Lithium, the lightest metal, used in batteries and mood-stabilising drugs, is rarer than it should be. Models of the period after the Big Bang explain how it, hydrogen and helium were synthesised in nuclear reactions, before the universe cooled enough for the stars and planets that we see today to come into being. Astronomers though think that about three times as much lithium was produced in that earliest epoch than remains today in the oldest stars in the galaxy, and the difference has proved hard to explain.
Now a group of scientists, led by Xiaoting Fu of the International School for Advanced Studies in Trieste, Italy, think they have the answer to this so-called ‘lithium problem’: it was destroyed and re-accumulated by these stars shortly after they were born. The team publish their work in Monthly Notices of the Royal Astronomical Society.
In the past astronomers have speculated on what might be responsible for the lithium deficit. Ideas included as yet unknown aspects of particle physics, nuclear physics or even new models of cosmology.

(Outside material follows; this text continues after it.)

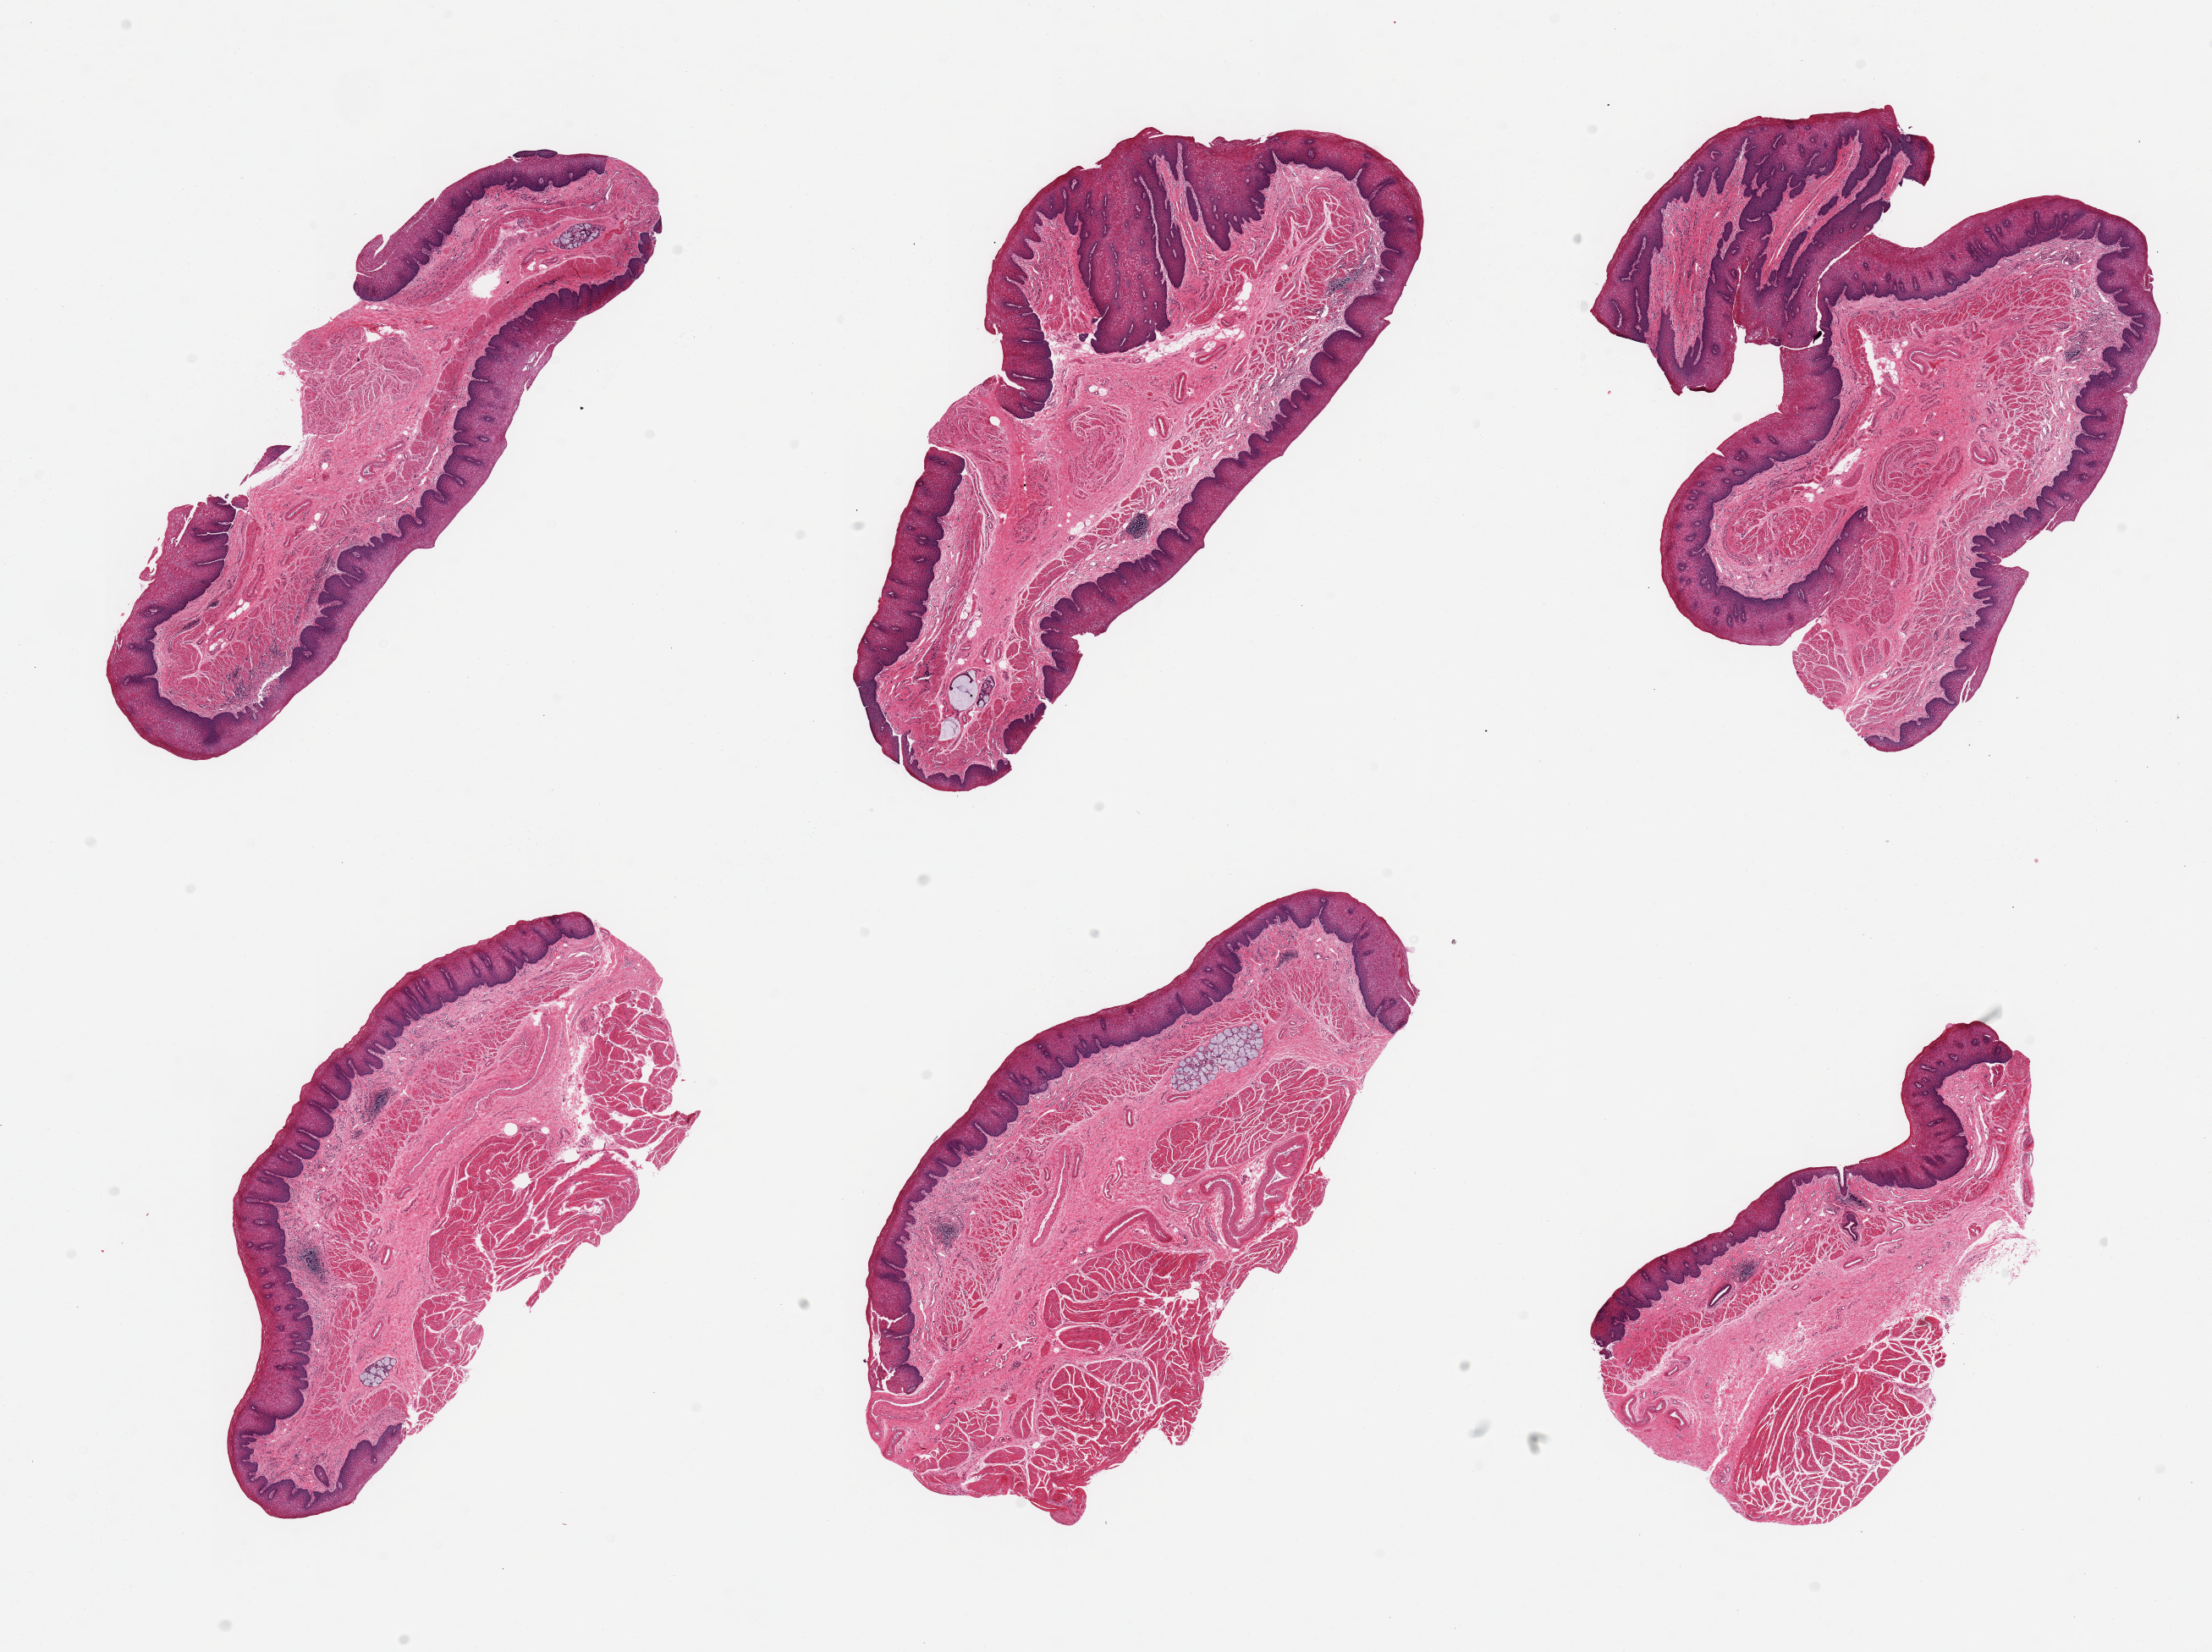
Whole-slide image, haematoxylin and eosin stain, shown as a low-resolution overview of the whole scanned area (about 20.7 x 15.4 mm, from a 20x scan), PAXgene-fixed, paraffin-embedded tissue, sampled site (target tissue): esophageal mucous membrane, tissue donor sample. Donor sex: male.
Review note (as recorded): 6 pieces, squamous mucosa up to ~0.4mm, ~10-20% thickness; Few submucosal mucus glands present.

Fu’s team instead looked at how much lithium there would have been when a particular subset of the first long-lived stars formed, just a few hundred million years after the Big Bang. These are still around today, so provide astronomers with some insight into the history of the universe and how its composition has changed.
The stars have between 50 and 85% of the mass of the Sun, have lives that are significantly longer, and are thought to remain stable on the so-called ‘main sequence’ for between 15 and 30 billion years. They are poor in most ‘metals’, which in astronomy means every element heavier than helium. The scientists modelled the way that these stars process lithium, starting with the early part of their lives when they are still contracting and heating up under the influence of gravity.
In that ‘pre-main sequence’ phase, the new model suggests that there is more mixing in the different layers of these objects. To put this in context, stars have a hot core, where nuclear fusion is converting hydrogen to helium, a cooler outer layer where convection cycles material from above the core to the surface and down again, and a surface where electromagnetic radiation (including light and heat) escapes into space.
The new work indicates that in this first phase of their lives, the low-mass stars have an extra mixing ‘overshooting’ at the base of the convection zone, where surface lithium is brought to the hot interior and almost completely destroyed.
Pre-main sequence stars are also surrounded by the residual gas and dust from which they formed. This cloud will over time be pulled on to the star, adding lithium to its surface. As the star ages, the convective zone becomes shallower, so material is no longer sent to the core, to some extent offsetting the earlier destruction of lithium.
Stars also shine brightly in ultraviolet light, and the ‘radiation pressure’ of this light eventually blows the disk materials away, stopping the star from accumulating more lithium. The stars then enter the main sequence and settle into a long period of stability. When we observe them now, between 10 and 12 billion years later, they show a constant abundance of lithium, which is about one third of the primordial level.
Fu comments: “Our work is a completely new approach to the lithium problem. The model not only may explain the loss of lithium in stars, but could also help explain why the Sun has fifty times less lithium than similar stars and why stars with planets have less lithium than stars on their own.”
In the next decade new observatories like the European Extremely Large Telescope (E-ELT) under construction in Chile should allow astronomers to look back at the first metal-poor stars as they formed, and confirm the rapid loss of lithium in the early Universe.